A train heads through a wall to the lower level staging yard. |
The CP Rail M & M Sub. punches through walls in my train room six times. This means I need to hide the holes. How best to do that?
The easiest way to hide holes is by using tunnels. I did that for four of the holes. (It’s a bit of a stretch for a railway that runs through Manitoba and Minnesota to have tunnels, but sometimes reality has to give a little when fitting a layout into a room. Besides, the tunnels are in the more rugged Canadian shield portion of the layout—making them a little bit more plausible.)
Another tunnel hiding a hole in a wall. |
A tunnel is not a solution for the top level, however, where the tracks leave the layout for the upper staging yard. That area represents the flatter land of Manitoba—not tunnels there!
The first thing I did to disguise the fact that the tracks leave the layout is build a view block. In this case, it’s a four inch high hill that prevents people from even seeing the hole from most viewing normal positions.
The view block; fasica to be added later. |
But what if someone wants to look down the track to see trains enter the layout? For that I plan to use a bridge to disguise the top of the hole. Right now, it’s just a piece of wood across the top of the hole; later I will add supports and railings and whatever to make it look like an actual bridge.
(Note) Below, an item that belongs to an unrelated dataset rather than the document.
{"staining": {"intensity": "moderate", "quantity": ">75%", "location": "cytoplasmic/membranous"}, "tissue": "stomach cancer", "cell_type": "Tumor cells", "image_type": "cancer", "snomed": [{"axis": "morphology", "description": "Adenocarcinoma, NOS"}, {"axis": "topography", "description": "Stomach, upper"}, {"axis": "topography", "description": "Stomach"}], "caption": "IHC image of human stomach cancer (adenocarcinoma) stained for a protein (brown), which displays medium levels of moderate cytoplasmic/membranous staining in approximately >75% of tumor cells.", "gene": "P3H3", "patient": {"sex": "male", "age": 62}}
Something else that will really help will be trees—lots of them. They will help create a tunnel effect as they are planted between the viewer and the tracks. This will also help occlude the hole in the wall. Trees will also help disguise the fact that the road turns off into the wall, and falls off the edge of the layout!
All of this work is because I tore down part of the layout; it's giving me something new to do, plus some new problems to solve—like the hole on the first level (as seen in a photo above, behind a view block). That will be an interesting challenge.